- **ASSIGNED TASK**: In the passage asking whether art makes us human, which writer holds that the ability to produce art makes human beings distinct from every other species?

- **PASSAGE TO READ**:
Does Art Make Us Human?

(Another in the series of quotes to start the week.)

We all enjoy art.

We may not enjoy every art, and our enjoyment varies from person to person, community to community, culture to culture. But we all enjoy art. We take pleasure in observing it, in sensing it, whether by reading or hearing or viewing or touching or, in the case of culinary arts, smelling and tasting.

Not only that, but we have it within us to produce art. We may not produce every art, and our individual artfulness varies even more than any other trait or factor we might name because we have it within us to produce — or to attempt to produce — more than one art each. And according to British author G.K. Chesterton, that ability, whether we allow it to flourish or keep it bottled up, is what makes us, as human beings, distinct from every other species on our wondrous planet.

- **DATA FOR REVIEW**:
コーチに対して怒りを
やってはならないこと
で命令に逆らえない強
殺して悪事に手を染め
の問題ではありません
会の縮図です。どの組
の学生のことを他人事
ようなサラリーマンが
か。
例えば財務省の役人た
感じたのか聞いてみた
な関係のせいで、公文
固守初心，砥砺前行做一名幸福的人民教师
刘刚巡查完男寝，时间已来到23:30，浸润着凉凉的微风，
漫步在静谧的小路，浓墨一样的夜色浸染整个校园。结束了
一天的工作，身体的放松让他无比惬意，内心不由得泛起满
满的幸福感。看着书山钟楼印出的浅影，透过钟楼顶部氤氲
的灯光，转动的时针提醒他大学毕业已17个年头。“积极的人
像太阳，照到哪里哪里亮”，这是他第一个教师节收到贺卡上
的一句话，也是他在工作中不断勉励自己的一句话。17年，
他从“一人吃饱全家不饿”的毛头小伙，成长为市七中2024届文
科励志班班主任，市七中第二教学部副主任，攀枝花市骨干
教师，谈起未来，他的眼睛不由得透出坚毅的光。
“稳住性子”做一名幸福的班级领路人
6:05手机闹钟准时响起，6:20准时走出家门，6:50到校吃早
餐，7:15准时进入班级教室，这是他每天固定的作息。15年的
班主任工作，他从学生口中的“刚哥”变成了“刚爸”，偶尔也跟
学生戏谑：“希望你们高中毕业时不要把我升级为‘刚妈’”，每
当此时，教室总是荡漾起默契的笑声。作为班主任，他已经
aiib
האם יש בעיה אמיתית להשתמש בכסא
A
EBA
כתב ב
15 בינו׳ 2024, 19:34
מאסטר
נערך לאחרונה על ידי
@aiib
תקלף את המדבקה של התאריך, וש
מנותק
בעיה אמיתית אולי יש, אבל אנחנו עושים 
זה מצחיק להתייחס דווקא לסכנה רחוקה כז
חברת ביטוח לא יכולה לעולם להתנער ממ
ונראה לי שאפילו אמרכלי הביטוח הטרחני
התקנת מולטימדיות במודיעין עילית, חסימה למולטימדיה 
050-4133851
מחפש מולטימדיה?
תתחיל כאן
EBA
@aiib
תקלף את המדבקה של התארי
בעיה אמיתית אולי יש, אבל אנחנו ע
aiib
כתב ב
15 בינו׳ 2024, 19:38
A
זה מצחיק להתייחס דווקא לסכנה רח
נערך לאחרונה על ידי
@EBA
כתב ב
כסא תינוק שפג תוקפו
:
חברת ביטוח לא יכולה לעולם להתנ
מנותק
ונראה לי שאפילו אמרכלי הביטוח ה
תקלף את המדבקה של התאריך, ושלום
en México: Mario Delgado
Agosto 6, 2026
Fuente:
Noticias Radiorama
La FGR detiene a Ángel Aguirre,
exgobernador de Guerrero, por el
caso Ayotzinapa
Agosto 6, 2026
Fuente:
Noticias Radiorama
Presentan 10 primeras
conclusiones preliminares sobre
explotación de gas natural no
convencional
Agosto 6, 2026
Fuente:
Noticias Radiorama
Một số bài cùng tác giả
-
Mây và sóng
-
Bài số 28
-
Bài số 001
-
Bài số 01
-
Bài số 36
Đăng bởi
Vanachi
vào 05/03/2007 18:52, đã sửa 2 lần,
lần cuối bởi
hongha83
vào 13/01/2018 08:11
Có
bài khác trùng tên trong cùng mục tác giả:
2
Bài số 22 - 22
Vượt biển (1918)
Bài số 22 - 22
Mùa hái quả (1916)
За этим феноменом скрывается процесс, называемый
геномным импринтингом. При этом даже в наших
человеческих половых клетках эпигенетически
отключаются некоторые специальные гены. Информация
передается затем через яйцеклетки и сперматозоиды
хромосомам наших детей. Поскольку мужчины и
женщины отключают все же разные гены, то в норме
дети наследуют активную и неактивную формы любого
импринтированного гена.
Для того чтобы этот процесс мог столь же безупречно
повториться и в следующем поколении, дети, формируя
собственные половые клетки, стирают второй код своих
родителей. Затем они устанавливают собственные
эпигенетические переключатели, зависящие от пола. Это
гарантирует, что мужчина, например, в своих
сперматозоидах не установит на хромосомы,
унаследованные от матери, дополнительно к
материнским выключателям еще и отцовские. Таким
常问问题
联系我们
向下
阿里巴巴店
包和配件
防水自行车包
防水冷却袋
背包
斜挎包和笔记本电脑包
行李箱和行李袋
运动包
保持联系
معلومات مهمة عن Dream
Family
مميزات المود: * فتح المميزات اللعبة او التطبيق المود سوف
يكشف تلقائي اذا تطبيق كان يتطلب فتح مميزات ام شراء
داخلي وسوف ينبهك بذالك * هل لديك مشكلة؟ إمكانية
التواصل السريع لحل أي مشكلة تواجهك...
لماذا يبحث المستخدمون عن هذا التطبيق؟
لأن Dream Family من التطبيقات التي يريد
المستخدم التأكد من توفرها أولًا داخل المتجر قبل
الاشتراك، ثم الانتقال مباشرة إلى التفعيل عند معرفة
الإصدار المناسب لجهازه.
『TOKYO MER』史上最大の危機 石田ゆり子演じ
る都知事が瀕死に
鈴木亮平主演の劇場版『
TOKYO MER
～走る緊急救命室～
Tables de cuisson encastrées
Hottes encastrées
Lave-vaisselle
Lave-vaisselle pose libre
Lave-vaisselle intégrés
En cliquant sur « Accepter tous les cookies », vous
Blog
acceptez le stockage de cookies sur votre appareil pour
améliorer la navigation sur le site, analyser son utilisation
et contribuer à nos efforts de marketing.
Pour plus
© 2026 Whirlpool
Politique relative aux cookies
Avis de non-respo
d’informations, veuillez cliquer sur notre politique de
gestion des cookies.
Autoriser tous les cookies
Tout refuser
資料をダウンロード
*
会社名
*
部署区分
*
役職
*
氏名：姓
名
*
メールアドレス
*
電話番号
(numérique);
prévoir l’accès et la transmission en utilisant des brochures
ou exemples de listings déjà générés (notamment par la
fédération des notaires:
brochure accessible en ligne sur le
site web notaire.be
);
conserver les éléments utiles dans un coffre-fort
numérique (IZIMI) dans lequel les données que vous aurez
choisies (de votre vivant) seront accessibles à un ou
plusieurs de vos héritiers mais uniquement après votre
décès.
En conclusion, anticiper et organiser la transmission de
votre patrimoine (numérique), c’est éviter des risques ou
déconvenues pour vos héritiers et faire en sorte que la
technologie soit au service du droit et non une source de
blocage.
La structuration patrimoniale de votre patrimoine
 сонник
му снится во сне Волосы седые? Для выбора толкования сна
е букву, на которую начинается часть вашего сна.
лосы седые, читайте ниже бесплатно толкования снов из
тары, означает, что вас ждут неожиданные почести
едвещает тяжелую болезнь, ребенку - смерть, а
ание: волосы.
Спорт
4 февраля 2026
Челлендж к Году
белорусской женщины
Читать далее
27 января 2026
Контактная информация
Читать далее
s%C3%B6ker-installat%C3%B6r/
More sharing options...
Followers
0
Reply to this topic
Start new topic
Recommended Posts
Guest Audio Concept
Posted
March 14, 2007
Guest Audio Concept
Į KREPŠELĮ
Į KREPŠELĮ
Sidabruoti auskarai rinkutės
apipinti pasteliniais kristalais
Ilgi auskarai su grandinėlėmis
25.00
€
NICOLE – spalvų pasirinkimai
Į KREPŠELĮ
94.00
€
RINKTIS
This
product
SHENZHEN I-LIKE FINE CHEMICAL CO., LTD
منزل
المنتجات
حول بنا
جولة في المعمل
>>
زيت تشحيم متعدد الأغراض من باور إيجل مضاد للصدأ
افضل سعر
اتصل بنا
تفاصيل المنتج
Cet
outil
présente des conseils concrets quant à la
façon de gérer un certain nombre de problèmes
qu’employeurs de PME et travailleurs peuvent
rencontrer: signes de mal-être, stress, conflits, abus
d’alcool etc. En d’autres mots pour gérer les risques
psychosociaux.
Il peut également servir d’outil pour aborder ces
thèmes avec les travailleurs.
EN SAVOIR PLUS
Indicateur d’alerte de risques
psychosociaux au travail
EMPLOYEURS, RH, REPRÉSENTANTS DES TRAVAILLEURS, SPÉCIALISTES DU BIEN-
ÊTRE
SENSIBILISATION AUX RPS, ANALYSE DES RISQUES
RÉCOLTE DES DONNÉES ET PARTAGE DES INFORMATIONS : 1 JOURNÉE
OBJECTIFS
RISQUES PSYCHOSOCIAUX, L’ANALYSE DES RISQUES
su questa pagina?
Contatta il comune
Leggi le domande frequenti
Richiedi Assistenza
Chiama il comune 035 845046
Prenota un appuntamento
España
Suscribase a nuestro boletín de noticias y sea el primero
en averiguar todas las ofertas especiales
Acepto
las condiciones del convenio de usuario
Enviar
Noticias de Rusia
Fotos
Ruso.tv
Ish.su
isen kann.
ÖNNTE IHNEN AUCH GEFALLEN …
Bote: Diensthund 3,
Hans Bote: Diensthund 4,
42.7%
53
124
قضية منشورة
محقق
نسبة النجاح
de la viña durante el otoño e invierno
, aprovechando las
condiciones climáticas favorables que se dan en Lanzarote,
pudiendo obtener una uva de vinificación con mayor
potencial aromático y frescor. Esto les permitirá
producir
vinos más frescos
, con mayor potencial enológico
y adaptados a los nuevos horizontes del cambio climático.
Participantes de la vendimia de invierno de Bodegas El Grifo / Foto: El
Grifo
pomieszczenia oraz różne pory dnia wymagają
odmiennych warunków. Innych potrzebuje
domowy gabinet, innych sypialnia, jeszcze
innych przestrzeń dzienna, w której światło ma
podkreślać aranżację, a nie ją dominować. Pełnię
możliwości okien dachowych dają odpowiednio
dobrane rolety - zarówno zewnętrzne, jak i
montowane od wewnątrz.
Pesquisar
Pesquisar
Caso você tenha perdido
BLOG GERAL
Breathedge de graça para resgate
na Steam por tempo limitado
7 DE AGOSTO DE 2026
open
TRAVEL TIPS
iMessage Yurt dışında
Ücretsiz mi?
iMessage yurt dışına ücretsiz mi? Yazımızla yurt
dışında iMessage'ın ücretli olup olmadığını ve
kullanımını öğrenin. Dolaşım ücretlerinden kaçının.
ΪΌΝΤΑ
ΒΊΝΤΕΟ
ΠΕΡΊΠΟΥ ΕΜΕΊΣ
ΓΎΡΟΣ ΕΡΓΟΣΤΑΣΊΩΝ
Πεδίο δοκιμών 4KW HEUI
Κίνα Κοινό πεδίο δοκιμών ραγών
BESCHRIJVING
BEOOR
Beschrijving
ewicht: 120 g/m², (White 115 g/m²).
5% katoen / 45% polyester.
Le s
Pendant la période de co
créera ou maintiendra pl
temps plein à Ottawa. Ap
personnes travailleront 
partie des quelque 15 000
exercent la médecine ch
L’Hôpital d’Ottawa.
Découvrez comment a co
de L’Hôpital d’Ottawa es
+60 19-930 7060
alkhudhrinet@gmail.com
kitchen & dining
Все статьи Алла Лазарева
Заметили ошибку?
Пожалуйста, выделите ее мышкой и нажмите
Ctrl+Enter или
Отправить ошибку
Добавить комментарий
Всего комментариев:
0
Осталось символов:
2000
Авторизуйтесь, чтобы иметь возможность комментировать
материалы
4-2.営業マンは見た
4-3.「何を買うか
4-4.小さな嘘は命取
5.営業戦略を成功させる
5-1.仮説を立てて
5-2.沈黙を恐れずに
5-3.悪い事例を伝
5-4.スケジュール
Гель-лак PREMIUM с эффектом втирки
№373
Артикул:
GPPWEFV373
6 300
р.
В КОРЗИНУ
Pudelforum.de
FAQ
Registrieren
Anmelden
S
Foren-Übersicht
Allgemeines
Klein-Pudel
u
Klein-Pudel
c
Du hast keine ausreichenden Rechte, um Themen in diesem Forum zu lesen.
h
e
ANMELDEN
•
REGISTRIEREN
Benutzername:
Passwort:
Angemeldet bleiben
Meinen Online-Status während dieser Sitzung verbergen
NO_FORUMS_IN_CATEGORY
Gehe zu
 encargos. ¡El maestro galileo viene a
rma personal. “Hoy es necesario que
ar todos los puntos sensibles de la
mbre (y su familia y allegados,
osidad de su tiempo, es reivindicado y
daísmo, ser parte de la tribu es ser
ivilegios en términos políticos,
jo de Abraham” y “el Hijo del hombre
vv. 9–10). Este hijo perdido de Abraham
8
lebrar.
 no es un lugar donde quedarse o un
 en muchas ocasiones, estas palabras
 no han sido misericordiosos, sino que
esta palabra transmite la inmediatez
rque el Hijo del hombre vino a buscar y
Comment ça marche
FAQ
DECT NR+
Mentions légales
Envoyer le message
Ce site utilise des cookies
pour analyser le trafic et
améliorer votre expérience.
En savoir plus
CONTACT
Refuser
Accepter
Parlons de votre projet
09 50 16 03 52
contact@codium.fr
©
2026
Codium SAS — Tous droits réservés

- **ANSWER SECTION**: The British author G.K. Chesterton.